On Dec. 5, 2014, the Clinton campaign gave the State Department just over 30,000 printed copies of work-related emails.
It wasn’t until March 2 that the New York Times reported on Clinton’s unusual email arrangement. Clinton asked the State Department on March 5 to publicly release her emails and addressed the brewing controversy at a press conference on March 10.
Two days after Clinton’s press conference, Republican Sens.
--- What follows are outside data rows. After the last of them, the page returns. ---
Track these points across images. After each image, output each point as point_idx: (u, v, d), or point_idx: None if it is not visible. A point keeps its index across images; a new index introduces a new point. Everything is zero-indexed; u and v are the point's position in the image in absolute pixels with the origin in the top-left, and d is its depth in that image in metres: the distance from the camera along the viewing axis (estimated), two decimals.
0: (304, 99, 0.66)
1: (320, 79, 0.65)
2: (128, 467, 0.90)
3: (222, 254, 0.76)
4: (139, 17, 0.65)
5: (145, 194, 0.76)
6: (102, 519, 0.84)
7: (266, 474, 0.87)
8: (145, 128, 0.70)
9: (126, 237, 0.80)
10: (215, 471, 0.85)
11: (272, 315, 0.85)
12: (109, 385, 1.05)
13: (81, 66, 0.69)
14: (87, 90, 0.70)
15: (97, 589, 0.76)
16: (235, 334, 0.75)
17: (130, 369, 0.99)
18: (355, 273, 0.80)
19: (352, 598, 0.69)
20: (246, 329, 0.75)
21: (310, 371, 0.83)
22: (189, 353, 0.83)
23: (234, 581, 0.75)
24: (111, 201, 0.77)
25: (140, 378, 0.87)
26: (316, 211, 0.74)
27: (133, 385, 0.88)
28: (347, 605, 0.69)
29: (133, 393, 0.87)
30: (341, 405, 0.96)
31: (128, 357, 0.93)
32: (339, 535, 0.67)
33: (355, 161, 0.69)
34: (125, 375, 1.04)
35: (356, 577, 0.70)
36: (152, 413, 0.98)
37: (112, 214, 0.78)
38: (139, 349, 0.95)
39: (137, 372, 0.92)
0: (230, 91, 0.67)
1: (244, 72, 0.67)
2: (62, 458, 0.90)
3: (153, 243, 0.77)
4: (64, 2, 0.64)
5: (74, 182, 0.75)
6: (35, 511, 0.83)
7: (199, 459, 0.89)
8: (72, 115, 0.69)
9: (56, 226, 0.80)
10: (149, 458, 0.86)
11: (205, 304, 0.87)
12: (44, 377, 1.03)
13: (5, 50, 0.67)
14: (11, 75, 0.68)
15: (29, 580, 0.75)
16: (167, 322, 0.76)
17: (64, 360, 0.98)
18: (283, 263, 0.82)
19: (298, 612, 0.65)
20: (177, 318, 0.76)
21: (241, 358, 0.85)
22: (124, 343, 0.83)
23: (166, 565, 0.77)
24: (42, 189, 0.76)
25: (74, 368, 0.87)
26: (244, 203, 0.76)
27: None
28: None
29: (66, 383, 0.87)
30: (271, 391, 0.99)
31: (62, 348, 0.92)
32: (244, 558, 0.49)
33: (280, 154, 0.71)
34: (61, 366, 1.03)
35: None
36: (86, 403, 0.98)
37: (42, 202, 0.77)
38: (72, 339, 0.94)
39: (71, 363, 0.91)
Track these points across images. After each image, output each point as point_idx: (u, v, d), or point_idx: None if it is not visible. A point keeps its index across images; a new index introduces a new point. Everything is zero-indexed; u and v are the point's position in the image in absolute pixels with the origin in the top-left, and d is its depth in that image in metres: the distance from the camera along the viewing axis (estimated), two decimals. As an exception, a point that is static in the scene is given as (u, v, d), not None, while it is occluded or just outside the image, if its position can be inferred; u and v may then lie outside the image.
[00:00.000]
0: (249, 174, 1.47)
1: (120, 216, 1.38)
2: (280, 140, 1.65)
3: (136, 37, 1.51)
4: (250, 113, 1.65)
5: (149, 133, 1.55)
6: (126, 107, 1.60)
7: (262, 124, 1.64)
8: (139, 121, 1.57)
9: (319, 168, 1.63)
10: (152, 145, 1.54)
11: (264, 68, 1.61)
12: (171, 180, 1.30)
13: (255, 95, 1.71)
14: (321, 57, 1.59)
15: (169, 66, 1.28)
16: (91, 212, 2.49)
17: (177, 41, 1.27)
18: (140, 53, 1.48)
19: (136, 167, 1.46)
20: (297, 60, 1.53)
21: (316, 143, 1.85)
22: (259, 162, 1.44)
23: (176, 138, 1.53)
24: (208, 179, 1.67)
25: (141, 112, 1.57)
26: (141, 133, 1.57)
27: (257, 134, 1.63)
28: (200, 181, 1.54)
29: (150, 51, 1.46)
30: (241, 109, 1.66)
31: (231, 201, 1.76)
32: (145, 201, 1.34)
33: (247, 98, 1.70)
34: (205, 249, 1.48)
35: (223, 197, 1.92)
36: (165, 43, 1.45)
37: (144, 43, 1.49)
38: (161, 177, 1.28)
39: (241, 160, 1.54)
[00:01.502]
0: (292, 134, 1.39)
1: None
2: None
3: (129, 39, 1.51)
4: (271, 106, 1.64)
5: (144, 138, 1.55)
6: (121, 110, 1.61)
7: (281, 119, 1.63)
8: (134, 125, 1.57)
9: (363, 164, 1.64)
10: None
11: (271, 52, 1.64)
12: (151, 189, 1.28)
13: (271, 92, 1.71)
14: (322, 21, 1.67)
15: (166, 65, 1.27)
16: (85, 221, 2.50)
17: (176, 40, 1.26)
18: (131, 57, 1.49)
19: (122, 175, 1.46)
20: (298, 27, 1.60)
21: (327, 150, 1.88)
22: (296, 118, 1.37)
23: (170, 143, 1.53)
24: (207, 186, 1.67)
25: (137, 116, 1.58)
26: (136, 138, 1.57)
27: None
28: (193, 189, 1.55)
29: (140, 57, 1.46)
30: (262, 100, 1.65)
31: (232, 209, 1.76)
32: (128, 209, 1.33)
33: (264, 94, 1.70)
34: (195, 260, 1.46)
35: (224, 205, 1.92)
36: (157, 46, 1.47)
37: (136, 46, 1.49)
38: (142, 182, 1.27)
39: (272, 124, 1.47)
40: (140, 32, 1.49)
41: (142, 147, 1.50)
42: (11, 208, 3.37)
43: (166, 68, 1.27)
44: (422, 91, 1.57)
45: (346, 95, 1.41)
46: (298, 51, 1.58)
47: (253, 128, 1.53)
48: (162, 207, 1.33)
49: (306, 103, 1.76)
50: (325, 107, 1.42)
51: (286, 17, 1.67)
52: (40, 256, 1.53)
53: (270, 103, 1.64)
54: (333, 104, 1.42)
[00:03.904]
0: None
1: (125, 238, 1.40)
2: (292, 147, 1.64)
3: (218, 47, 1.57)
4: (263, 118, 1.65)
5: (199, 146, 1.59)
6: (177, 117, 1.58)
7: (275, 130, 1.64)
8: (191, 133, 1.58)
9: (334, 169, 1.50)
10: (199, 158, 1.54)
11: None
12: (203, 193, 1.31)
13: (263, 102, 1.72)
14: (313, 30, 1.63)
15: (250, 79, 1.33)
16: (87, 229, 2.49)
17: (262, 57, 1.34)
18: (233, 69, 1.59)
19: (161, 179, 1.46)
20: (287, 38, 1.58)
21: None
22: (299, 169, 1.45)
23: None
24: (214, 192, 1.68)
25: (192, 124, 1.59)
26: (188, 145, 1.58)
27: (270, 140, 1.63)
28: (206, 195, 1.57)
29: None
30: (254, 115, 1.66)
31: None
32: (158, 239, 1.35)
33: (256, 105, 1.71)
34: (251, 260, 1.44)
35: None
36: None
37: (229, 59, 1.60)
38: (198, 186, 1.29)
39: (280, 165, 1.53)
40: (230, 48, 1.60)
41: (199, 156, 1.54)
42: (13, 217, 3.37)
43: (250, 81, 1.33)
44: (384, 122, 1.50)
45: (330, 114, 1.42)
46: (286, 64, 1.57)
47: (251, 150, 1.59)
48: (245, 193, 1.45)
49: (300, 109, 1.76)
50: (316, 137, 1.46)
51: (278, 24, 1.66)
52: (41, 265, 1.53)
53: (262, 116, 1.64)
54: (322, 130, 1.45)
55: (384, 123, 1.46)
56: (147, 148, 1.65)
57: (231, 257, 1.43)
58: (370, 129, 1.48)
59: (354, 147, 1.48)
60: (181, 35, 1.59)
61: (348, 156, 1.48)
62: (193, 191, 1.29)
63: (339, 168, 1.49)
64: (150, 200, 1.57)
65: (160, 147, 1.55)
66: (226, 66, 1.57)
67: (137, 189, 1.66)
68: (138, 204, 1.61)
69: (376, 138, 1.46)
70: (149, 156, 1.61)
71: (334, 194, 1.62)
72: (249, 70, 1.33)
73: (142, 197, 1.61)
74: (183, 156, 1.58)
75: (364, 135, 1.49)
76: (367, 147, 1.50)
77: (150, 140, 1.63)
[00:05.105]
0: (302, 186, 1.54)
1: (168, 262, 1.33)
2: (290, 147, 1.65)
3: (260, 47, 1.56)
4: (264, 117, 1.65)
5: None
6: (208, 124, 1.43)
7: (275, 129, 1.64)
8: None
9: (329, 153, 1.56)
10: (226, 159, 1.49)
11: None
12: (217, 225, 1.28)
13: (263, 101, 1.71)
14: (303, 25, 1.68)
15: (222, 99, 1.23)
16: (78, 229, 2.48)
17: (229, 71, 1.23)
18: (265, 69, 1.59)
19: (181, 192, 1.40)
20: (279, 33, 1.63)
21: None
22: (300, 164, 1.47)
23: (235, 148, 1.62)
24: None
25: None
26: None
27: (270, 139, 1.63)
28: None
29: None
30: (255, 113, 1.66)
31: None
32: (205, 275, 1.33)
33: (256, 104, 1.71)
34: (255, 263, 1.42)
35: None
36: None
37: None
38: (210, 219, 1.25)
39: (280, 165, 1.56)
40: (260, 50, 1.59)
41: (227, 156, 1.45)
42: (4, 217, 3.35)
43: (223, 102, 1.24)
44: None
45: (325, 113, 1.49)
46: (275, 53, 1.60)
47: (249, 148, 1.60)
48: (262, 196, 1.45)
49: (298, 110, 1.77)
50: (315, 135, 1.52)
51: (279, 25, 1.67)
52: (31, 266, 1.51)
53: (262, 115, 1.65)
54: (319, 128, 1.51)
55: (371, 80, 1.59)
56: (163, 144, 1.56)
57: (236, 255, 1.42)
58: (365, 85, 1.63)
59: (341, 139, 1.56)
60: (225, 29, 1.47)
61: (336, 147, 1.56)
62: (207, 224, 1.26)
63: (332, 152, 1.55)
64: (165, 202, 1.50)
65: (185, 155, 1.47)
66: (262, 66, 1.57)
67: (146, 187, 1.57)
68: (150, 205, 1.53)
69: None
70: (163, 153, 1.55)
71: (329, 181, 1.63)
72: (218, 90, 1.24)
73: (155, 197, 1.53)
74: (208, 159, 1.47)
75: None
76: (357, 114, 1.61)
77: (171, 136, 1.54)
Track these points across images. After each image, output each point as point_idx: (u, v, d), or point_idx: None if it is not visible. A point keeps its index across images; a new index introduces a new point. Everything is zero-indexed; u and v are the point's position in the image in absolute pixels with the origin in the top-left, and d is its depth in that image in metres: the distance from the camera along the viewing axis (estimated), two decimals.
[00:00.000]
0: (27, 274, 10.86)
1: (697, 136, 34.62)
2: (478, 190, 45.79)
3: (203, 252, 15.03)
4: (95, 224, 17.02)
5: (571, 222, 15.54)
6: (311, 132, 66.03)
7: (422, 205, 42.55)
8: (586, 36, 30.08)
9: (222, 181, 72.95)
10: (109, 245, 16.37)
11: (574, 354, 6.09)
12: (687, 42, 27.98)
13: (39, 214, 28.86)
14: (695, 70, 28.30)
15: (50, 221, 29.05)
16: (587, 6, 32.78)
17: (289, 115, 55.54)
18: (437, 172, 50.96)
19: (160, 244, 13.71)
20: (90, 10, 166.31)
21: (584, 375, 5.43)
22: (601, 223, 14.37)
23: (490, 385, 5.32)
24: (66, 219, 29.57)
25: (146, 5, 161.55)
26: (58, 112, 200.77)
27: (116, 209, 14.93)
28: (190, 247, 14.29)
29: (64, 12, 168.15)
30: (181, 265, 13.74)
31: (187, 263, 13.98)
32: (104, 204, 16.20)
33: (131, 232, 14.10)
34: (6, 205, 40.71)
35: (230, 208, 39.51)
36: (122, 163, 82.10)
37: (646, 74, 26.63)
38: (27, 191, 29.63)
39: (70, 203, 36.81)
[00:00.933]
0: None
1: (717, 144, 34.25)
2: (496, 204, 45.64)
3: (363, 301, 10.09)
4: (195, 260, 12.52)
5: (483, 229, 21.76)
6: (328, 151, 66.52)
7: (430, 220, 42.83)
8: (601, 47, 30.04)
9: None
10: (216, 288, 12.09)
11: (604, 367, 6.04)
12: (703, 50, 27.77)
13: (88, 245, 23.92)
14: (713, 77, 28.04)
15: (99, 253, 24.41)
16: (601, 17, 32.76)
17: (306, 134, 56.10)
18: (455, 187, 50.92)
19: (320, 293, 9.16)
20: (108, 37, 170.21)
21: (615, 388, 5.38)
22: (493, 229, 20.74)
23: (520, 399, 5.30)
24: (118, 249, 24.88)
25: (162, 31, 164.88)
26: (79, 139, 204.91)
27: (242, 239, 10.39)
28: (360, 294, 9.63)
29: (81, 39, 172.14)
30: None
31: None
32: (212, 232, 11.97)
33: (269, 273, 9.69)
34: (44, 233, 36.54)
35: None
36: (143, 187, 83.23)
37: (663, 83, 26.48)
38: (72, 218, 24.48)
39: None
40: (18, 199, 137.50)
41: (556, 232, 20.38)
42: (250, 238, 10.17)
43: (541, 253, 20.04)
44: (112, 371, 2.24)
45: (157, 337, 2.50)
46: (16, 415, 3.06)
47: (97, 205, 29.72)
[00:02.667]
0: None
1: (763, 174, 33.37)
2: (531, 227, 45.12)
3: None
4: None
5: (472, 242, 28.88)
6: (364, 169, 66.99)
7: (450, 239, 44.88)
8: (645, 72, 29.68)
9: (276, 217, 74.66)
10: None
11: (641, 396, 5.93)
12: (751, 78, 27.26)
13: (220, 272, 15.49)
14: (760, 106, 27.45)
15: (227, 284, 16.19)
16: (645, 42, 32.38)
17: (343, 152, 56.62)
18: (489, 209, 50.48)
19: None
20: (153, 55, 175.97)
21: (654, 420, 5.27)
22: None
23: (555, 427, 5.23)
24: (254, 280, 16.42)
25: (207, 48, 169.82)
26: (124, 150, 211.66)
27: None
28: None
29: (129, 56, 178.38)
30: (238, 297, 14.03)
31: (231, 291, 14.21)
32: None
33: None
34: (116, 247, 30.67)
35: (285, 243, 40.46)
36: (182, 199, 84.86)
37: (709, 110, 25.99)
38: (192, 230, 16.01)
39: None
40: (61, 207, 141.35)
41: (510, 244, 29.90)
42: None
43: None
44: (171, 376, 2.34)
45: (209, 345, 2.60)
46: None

Bob Corker, Ron Johnson and Richard Burr sent a letter to the inspector general of the State Department, asking that his office conduct a review in coordination with the inspector general of the intelligence community to determine whether classified information was sent or received by State employees over personal email systems.
While the inspector generals were conducting their review, a federal judge on May 19 ordered the State Department to expedite the release of Clinton’s emails in response to Leopold’s January lawsuit.
On July 23, I. Charles McCullough III, the inspector general of the intelligence community, sent a letter to Congress saying his office had reviewed a “limited sampling of 40” emails and “four contained classified IC information which should have been marked and handled at the SECRET level.” But he said “none of the emails we reviewed had classification or dissemination markings.”
A day later, McCullough and Steve Linick, inspector general of the State Department, announced that they had made a “security referral” to “the appropriate IC security officials.” That referral was later identified to be the Justice Department. On Aug. 11, the Clinton campaign announced that Clinton had directed her team to turn over her email server and a thumb drive containing copies of her emails to the Justice Department.
Clinton’s spin that “none of this would have been in the public arena” if she hadn’t asked the State Department to release her emails just doesn’t stand up to the weight of evidence.